BARBENHEIMER: “Which of your state’s senators is seeing the Barbie and which is seeing Oppenheimer? (you have to choose).”
That was the big question ricocheting across political Twitter this week.
The question—a sign of the two new dueling summer blockbusters’ cultural influence as they debut today—is revealing. Does a senator favor the dark intrigue and science of Christopher Nolan’s “Oppenheimer,” the biopic about the man who brought us the atomic bomb? Or does a senator prefer the light and pink critique offered by indie film darling Greta Gerwig’s “Barbie?”
Rather than venture my guess, I put the hard-hitting question to Sens. Todd Young and Mike Braun.

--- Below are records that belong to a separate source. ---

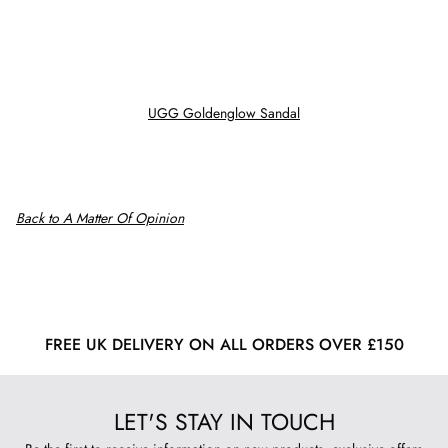
UGG Goldenglow Sandal
Back to A Matter Of Opinion
FREE UK DELIVERY ON ALL ORDERS OVER £150
LET'S STAY IN TOUCH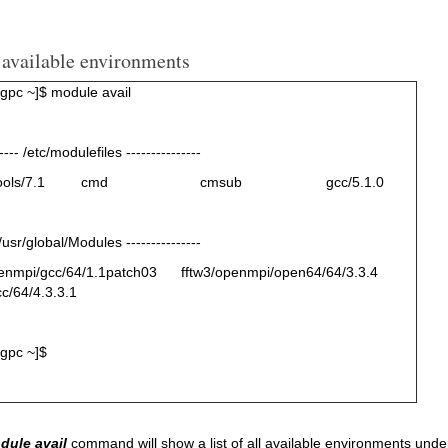
 available environments
pc ~]$ module avail
----- /etc/modulefiles ---------------
ter-tools/7.1 cmd cmsub gcc/5.1.0
 /usr/global/Modules ---------------
penmpi/gcc/64/1.1patch03 fftw3/openmpi/open64/64/3.3.4
cc/64/4.3.3.1
gpc ~]$
dule avail
command will show a list of all available environments under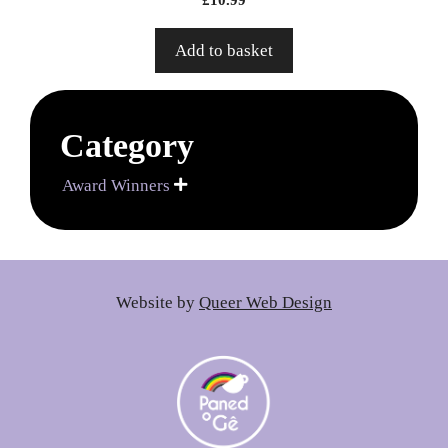
Add to basket
Category
Award Winners

Website by
Queer Web Design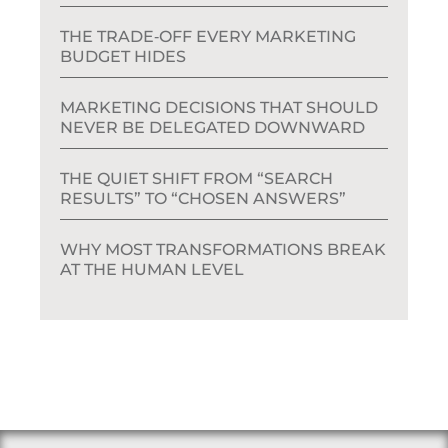
THE TRADE‑OFF EVERY MARKETING
BUDGET HIDES
MARKETING DECISIONS THAT SHOULD
NEVER BE DELEGATED DOWNWARD
THE QUIET SHIFT FROM “SEARCH
RESULTS” TO “CHOSEN ANSWERS”
WHY MOST TRANSFORMATIONS BREAK
AT THE HUMAN LEVEL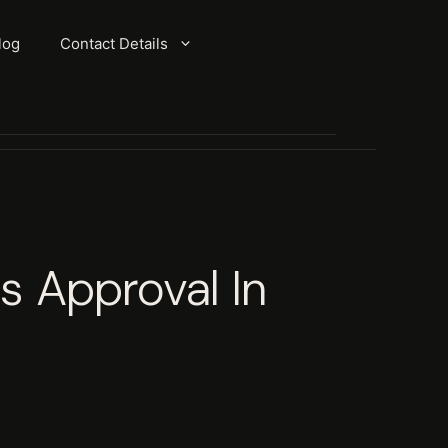
log
Contact Details
s Approval In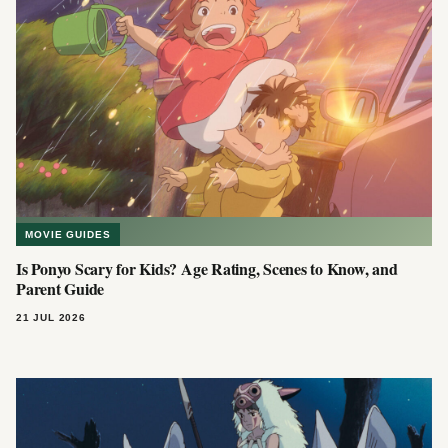
MOVIE GUIDES
Is Ponyo Scary for Kids? Age Rating, Scenes to Know, and
Parent Guide
21 JUL 2026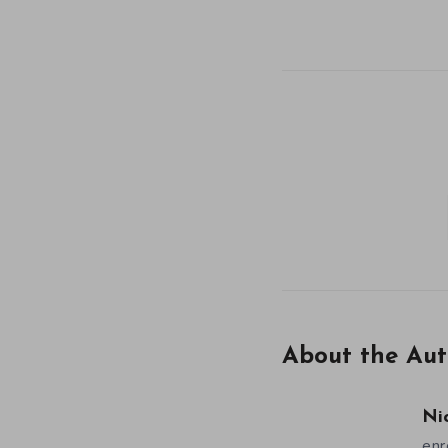
About the Aut
Ni
enr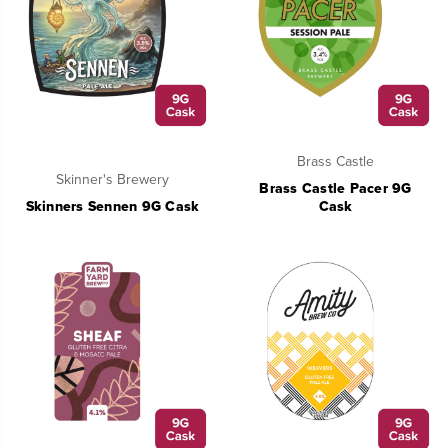
Brass Castle
Skinner's Brewery
Brass Castle Pacer 9G
Skinners Sennen 9G Cask
Cask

Young, according to a spokesman, favors “Oppenheimer,” though he has no immediate plans to see it because he wants to see the new Indiana Jones movie, “Indiana Jones and The Dial of Destiny,” first. Young, who has three daughters, could’ve gone either way. Still, my initial suspicion was that the Republican co-sponsor of the U.S. Innovation and Competition Act—which creates a directorate for technology and innovation in the National Science Foundation and provides funding for semiconductor manufacturing, research, and development—would be all in on a film about the federally funded Manhattan Project.
Braun, according to a spokesman, favors neither. Instead, he’ll see “Sound of Freedom,” the anti-child sex trafficking film based on the true story of Tim Ballard, a U.S. Department of Homeland Security. The choice fits the senator running to win the conservative base in a gubernatorial primary.